(Data for analysis Opens)

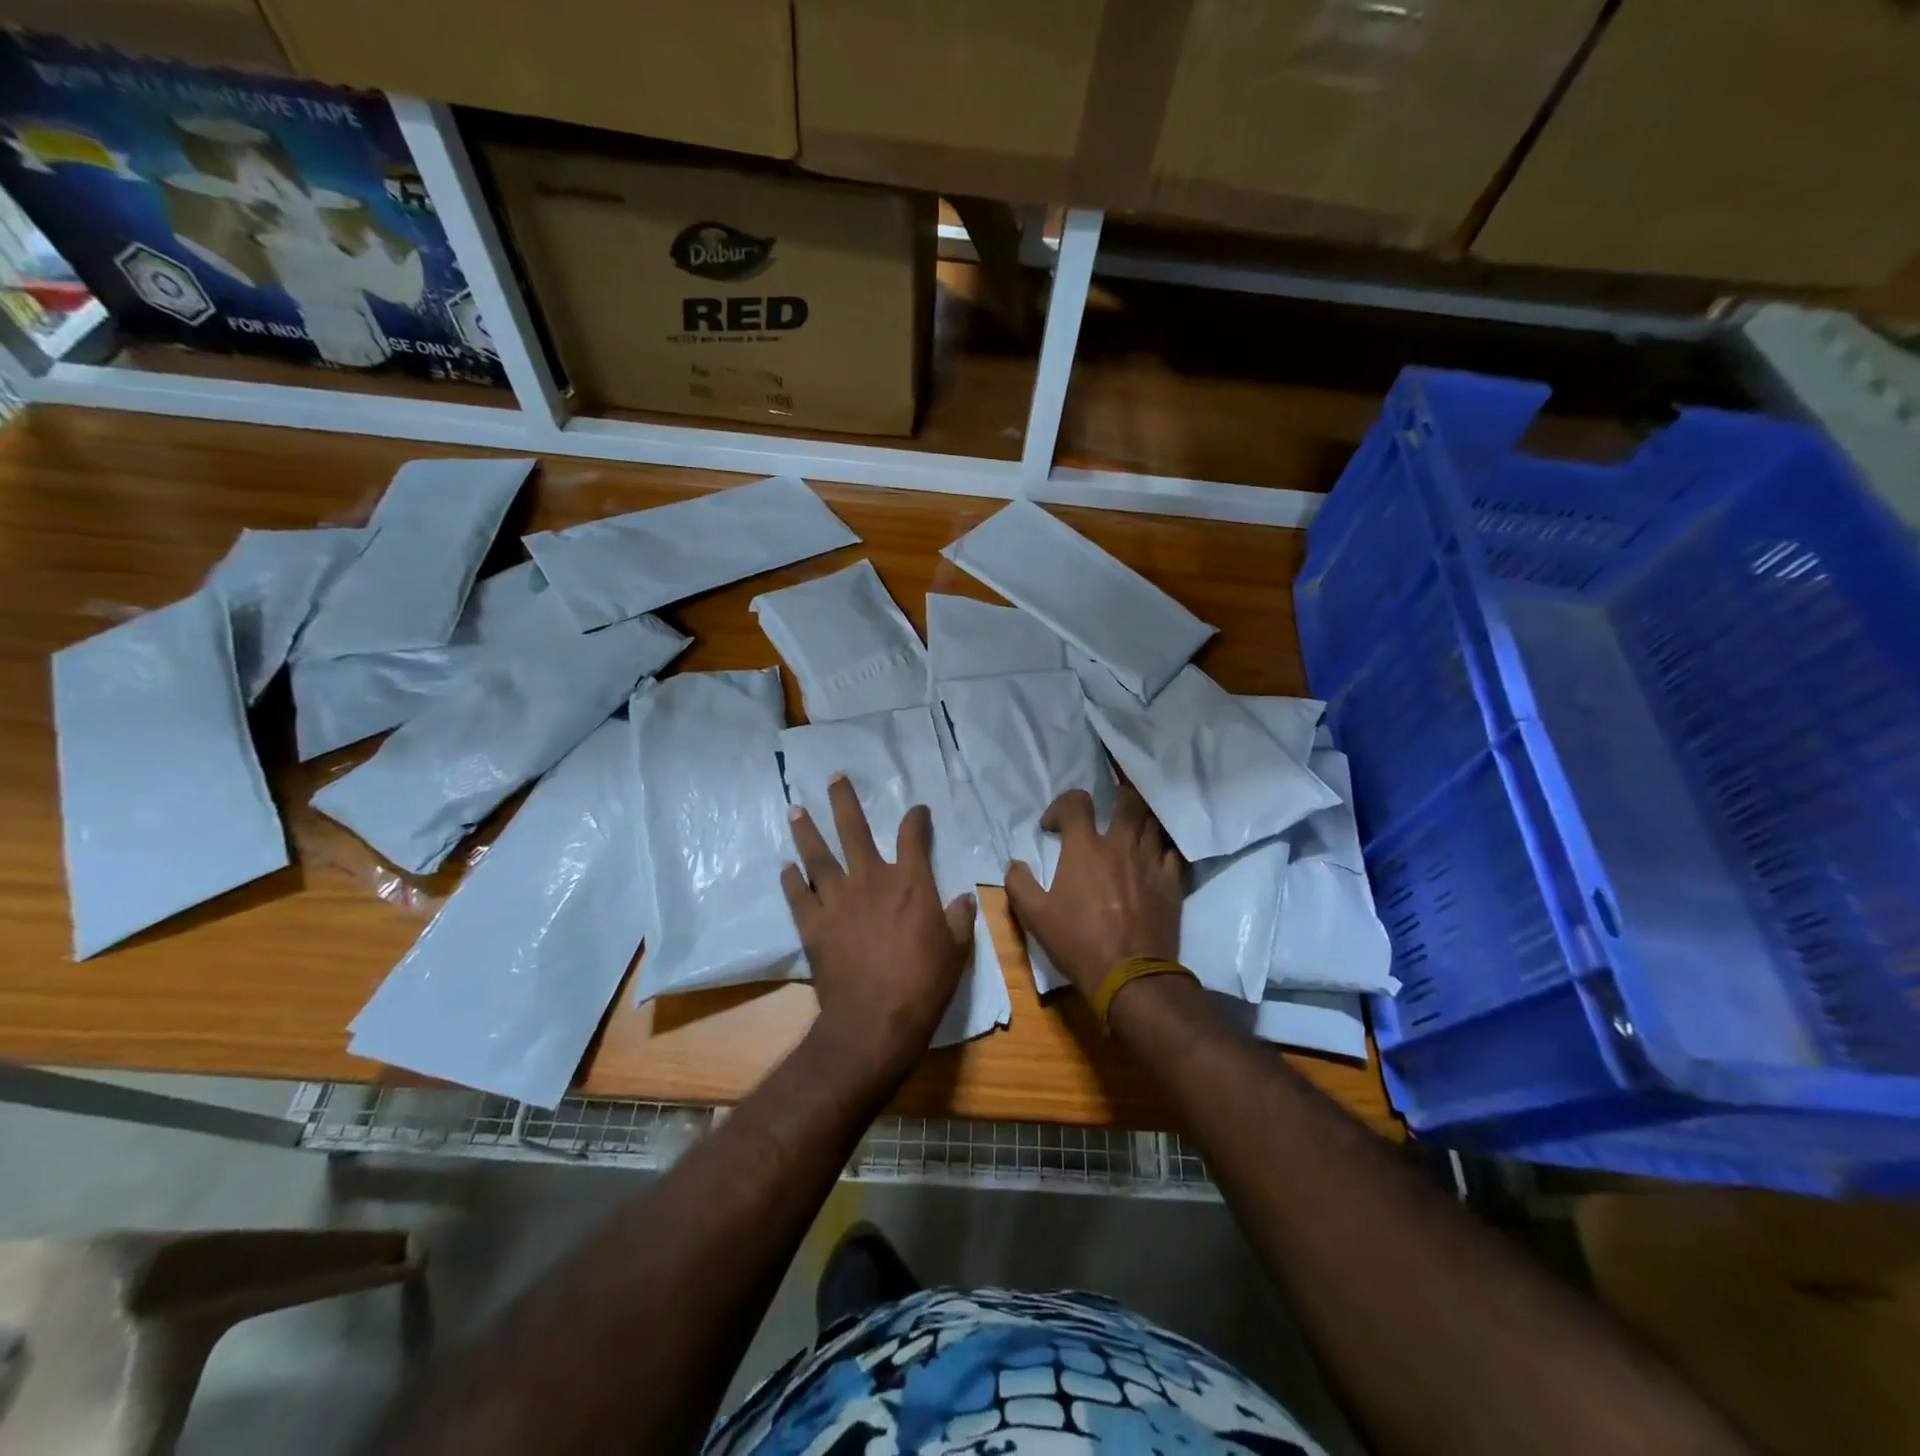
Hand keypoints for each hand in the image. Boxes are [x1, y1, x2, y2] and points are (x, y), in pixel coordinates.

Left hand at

(Data for analysis Closes)
(Data for analysis Opens)

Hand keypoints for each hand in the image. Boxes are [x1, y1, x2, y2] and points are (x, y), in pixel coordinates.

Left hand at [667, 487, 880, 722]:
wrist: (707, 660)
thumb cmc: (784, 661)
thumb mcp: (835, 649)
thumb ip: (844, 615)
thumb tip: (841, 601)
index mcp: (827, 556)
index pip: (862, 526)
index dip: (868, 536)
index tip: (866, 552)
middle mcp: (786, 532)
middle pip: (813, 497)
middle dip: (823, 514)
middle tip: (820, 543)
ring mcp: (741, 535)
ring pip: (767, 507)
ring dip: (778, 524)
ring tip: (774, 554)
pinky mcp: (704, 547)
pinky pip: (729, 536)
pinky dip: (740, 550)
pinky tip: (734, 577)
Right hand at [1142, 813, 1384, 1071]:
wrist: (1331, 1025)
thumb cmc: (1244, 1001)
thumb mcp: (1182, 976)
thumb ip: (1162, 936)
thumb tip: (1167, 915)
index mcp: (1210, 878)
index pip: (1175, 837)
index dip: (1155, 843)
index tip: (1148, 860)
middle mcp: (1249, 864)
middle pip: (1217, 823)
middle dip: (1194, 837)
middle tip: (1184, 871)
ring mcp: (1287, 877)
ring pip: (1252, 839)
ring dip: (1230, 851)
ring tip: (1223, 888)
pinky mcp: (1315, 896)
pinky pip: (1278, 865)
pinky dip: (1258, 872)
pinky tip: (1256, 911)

(Data for analysis Closes)
(Data for analysis Opens)

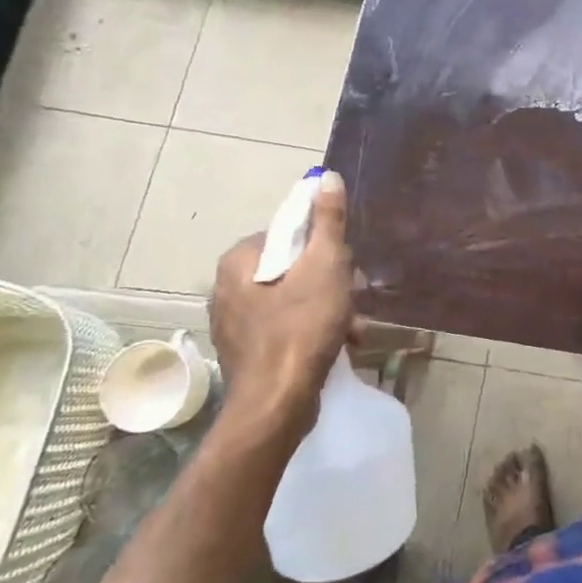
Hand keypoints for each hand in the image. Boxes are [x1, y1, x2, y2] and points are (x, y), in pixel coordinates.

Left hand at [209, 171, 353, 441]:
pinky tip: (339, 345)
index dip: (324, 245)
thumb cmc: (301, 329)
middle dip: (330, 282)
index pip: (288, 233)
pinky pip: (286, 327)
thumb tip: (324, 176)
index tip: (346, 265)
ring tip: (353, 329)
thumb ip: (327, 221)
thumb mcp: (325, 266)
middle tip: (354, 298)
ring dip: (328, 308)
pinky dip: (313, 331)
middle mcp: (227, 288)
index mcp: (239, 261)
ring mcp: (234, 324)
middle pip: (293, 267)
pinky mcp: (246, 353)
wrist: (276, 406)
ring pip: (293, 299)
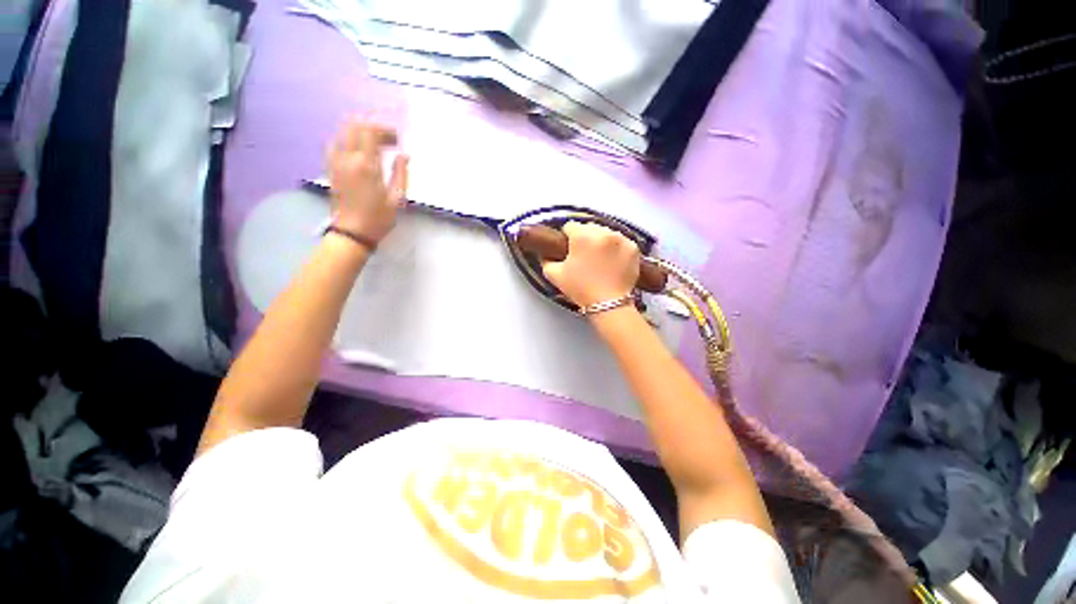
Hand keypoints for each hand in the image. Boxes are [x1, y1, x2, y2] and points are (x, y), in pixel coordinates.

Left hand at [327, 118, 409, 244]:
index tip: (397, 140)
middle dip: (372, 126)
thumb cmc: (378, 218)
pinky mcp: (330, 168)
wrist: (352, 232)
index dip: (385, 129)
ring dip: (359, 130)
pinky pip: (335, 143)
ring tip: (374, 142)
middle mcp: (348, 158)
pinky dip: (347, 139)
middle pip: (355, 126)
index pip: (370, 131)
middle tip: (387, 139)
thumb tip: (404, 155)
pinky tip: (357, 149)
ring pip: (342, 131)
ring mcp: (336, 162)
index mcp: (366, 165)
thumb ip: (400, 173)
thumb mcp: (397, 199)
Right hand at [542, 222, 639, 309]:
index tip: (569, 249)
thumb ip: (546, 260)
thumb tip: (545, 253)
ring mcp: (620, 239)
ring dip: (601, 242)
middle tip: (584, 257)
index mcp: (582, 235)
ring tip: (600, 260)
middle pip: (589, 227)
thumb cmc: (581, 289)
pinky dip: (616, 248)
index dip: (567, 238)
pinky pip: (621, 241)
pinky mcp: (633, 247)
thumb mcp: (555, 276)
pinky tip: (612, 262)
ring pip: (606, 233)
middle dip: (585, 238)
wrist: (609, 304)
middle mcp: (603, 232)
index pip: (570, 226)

(Data for analysis Closes)

__Task item__
Look for the word "Left". Copy out every line of the data that has it.

__Expected answer__
Left hand at
Left hand at [667, 487, 880, 722]:
Left hand at [209, 171, 353, 441]:
Left hand at [327, 118, 409, 244]:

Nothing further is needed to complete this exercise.